About this task: Please find every line in the entries below that contains the string "lines", and copy it.

Recorded data:
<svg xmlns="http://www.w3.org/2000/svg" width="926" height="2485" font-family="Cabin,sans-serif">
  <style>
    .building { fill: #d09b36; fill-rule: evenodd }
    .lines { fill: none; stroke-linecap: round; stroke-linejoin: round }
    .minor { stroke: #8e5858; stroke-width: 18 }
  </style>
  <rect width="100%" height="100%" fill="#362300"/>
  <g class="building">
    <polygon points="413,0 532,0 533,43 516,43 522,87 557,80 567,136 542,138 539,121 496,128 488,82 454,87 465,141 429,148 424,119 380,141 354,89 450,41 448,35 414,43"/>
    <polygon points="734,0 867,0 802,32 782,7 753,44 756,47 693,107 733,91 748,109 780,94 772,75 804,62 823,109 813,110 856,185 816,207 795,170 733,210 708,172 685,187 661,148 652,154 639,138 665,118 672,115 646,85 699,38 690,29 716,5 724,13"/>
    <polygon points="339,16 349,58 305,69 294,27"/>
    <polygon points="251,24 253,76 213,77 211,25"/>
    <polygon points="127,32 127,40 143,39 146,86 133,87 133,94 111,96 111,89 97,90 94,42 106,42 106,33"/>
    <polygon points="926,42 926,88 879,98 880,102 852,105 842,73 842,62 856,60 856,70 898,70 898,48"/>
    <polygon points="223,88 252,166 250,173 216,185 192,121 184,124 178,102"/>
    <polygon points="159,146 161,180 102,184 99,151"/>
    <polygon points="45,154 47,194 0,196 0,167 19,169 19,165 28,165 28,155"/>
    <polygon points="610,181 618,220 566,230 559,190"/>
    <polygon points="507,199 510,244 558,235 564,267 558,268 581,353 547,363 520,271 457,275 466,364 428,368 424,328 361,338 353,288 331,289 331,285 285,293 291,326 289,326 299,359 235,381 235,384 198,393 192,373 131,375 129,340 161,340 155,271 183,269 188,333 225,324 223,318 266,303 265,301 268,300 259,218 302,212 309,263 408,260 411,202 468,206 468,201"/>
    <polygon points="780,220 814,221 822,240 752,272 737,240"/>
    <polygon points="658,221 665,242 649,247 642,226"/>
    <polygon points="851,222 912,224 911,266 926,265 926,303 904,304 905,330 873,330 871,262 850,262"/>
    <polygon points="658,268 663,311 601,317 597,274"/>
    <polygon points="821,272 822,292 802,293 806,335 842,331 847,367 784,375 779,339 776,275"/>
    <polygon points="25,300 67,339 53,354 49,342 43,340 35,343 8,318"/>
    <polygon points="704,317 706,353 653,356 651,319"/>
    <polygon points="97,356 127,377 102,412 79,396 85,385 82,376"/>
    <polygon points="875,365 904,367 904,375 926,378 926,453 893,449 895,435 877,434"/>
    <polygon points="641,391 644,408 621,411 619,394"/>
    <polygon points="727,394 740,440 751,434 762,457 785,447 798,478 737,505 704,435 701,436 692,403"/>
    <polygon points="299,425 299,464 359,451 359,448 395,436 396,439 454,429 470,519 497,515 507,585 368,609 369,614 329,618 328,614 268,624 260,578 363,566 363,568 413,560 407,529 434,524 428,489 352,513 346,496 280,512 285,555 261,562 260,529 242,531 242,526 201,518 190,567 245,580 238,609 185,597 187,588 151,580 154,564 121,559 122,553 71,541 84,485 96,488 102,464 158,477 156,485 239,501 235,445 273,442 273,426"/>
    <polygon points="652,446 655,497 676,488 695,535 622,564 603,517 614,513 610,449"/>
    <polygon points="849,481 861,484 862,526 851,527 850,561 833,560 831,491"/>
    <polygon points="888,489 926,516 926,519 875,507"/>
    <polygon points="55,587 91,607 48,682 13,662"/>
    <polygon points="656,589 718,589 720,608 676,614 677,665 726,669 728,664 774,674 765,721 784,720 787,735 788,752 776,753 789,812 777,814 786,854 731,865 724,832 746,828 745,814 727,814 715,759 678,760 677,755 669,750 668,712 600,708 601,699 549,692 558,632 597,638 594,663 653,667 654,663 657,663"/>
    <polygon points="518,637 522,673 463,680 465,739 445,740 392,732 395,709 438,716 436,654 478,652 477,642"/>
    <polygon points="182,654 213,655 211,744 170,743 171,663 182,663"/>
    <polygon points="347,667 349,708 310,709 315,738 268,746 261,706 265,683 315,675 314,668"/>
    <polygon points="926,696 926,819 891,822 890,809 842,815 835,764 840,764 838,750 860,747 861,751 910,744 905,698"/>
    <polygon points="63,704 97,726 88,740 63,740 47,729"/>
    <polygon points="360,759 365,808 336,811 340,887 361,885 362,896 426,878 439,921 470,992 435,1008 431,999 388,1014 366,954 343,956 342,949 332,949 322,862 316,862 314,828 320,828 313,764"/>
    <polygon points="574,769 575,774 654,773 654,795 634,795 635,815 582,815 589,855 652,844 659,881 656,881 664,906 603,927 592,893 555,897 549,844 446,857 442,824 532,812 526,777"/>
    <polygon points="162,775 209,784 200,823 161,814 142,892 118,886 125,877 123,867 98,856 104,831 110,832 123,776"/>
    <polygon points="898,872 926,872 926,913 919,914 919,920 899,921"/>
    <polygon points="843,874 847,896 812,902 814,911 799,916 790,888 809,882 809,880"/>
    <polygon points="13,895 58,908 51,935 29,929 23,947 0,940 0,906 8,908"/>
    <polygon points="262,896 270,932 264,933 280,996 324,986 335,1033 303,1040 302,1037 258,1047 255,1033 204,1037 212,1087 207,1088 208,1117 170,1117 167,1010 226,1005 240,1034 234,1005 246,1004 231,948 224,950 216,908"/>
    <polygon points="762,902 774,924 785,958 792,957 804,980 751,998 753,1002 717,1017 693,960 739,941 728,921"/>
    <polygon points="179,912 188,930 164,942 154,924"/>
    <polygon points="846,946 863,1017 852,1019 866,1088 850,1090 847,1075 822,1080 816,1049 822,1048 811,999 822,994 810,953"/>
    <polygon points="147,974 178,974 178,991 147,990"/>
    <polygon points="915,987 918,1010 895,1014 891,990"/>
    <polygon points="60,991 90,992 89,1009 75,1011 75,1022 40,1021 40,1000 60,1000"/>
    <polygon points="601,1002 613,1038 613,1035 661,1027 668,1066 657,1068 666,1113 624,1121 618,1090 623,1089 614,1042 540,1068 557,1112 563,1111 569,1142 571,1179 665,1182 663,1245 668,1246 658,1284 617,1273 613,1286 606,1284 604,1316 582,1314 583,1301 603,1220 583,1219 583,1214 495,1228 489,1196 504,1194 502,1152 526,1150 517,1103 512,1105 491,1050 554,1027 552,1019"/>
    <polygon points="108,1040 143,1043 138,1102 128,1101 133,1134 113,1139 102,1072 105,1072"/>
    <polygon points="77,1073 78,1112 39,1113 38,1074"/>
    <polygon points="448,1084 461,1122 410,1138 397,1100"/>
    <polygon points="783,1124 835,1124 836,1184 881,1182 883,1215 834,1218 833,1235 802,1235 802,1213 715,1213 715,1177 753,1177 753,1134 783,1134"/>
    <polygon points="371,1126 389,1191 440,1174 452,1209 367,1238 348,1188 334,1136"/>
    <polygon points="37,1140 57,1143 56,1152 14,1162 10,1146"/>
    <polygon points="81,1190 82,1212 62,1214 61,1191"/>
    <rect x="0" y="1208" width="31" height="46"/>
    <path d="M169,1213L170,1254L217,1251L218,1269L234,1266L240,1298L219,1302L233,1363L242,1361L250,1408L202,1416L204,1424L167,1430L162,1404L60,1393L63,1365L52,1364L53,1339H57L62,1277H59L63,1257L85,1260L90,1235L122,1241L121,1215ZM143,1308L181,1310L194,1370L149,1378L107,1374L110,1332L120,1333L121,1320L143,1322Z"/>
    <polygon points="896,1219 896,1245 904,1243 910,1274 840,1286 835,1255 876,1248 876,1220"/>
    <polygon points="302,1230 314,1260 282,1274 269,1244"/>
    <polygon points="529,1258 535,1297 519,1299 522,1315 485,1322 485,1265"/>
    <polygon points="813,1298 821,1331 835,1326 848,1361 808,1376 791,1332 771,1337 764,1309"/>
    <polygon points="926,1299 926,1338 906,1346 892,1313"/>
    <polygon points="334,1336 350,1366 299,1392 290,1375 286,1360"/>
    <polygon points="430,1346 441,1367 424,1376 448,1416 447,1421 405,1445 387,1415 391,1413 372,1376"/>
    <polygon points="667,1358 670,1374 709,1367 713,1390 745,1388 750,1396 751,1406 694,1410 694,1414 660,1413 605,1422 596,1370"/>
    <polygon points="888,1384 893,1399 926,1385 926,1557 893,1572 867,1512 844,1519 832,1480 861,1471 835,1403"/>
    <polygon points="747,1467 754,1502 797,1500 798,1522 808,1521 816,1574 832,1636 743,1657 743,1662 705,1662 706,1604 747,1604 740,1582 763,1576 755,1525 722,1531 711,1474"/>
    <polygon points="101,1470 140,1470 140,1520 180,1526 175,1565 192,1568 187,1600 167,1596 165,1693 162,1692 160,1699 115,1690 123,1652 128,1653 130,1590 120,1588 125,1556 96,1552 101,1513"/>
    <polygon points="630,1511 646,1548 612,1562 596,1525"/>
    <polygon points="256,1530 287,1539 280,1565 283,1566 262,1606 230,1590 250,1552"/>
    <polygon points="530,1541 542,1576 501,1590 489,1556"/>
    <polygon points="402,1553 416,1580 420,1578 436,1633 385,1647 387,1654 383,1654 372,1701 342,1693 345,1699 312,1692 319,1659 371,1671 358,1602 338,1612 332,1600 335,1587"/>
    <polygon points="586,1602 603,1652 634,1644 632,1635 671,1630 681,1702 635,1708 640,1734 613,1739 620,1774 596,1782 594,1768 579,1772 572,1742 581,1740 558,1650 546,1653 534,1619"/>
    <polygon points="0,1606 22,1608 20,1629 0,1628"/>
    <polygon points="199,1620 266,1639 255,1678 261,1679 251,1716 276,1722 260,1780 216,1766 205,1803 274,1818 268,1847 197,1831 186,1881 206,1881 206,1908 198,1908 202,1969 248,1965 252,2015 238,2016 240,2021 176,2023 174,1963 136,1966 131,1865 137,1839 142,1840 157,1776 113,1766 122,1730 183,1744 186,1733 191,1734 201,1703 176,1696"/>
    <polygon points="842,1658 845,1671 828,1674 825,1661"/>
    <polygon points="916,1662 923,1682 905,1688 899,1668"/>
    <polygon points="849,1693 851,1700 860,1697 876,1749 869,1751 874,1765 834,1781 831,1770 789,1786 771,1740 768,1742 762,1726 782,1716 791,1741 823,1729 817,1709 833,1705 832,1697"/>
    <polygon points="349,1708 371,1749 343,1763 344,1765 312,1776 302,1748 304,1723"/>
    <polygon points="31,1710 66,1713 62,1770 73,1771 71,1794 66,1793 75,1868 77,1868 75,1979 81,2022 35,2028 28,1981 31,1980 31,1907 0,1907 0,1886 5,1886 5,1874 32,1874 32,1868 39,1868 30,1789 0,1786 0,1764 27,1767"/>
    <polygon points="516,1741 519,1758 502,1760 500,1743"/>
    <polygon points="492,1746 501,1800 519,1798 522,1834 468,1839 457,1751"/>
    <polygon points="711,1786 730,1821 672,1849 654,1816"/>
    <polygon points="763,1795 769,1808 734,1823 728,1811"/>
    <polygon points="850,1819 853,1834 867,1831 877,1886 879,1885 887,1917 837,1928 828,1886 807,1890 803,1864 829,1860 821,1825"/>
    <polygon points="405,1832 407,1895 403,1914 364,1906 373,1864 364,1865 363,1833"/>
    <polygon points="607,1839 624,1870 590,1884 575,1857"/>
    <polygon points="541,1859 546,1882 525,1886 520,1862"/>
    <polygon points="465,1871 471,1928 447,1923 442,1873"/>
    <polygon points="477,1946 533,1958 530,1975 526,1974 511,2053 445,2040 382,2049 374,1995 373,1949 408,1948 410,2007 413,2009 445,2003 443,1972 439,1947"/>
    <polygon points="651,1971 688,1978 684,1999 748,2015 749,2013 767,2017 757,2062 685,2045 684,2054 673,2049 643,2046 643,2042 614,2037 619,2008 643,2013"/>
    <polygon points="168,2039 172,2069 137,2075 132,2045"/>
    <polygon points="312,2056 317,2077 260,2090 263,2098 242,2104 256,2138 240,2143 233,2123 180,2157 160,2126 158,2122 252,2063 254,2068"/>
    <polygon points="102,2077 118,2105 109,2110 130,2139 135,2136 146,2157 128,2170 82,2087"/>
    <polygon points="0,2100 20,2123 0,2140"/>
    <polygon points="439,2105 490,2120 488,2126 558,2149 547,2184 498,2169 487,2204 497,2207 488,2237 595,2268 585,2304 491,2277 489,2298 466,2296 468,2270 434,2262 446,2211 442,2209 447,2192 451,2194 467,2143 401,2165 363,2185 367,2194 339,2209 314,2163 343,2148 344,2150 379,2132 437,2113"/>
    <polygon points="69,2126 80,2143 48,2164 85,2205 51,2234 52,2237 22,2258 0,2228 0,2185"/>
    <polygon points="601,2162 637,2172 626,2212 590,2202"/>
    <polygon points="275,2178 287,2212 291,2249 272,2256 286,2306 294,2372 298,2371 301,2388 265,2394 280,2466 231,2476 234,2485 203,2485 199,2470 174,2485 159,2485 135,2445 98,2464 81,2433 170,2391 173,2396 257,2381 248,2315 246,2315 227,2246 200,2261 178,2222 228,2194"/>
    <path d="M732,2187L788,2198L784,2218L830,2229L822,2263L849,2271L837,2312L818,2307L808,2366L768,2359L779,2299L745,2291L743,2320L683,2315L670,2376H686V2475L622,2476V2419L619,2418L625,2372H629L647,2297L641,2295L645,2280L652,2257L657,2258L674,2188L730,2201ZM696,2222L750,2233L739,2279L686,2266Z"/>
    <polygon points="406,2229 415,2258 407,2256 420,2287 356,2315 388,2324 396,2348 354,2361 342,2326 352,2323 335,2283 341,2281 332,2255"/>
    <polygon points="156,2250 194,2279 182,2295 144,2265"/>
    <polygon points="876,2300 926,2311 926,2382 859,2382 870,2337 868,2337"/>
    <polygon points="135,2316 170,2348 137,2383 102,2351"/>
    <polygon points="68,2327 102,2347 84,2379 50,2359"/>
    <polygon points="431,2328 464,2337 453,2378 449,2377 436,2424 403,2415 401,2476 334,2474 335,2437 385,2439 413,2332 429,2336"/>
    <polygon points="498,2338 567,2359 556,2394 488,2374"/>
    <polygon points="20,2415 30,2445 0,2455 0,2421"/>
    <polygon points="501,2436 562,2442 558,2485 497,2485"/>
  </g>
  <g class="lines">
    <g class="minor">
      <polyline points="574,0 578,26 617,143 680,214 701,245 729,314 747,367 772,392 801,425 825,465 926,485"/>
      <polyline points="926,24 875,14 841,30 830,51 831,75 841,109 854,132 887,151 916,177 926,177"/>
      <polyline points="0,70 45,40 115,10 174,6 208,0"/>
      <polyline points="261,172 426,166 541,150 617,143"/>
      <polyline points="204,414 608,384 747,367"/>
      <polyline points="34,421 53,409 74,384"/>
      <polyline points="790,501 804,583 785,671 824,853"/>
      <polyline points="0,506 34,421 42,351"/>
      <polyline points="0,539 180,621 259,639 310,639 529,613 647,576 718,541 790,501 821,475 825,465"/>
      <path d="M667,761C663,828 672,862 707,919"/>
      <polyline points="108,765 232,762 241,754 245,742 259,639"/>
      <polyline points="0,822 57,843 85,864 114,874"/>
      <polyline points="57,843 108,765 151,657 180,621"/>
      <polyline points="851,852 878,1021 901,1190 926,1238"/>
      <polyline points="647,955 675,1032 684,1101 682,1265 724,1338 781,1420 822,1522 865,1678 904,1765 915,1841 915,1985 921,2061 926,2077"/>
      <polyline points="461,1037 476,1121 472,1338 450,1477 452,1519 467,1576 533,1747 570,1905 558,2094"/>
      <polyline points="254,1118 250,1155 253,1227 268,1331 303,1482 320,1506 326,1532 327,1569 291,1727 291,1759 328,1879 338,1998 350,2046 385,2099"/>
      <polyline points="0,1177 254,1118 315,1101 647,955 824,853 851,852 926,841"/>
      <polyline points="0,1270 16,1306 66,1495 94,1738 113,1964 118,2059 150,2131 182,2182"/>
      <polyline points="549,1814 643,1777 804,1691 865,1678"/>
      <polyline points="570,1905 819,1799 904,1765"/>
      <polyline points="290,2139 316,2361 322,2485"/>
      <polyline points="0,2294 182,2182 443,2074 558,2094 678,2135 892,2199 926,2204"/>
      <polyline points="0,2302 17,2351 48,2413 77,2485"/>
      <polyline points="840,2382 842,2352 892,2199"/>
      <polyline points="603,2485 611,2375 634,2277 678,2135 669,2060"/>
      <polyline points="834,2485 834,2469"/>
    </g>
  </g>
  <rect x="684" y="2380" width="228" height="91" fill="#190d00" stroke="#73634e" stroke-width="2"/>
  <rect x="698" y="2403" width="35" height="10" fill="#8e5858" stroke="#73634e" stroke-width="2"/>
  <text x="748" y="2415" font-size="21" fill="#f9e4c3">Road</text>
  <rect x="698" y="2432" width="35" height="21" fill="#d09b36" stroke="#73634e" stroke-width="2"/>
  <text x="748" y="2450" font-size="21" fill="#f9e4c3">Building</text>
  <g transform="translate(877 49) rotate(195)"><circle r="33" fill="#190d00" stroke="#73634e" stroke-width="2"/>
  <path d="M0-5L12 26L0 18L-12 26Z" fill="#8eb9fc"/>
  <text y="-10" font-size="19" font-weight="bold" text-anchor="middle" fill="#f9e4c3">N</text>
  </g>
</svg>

Response to the task:
    .lines { fill: none; stroke-linecap: round; stroke-linejoin: round }
  <g class="lines">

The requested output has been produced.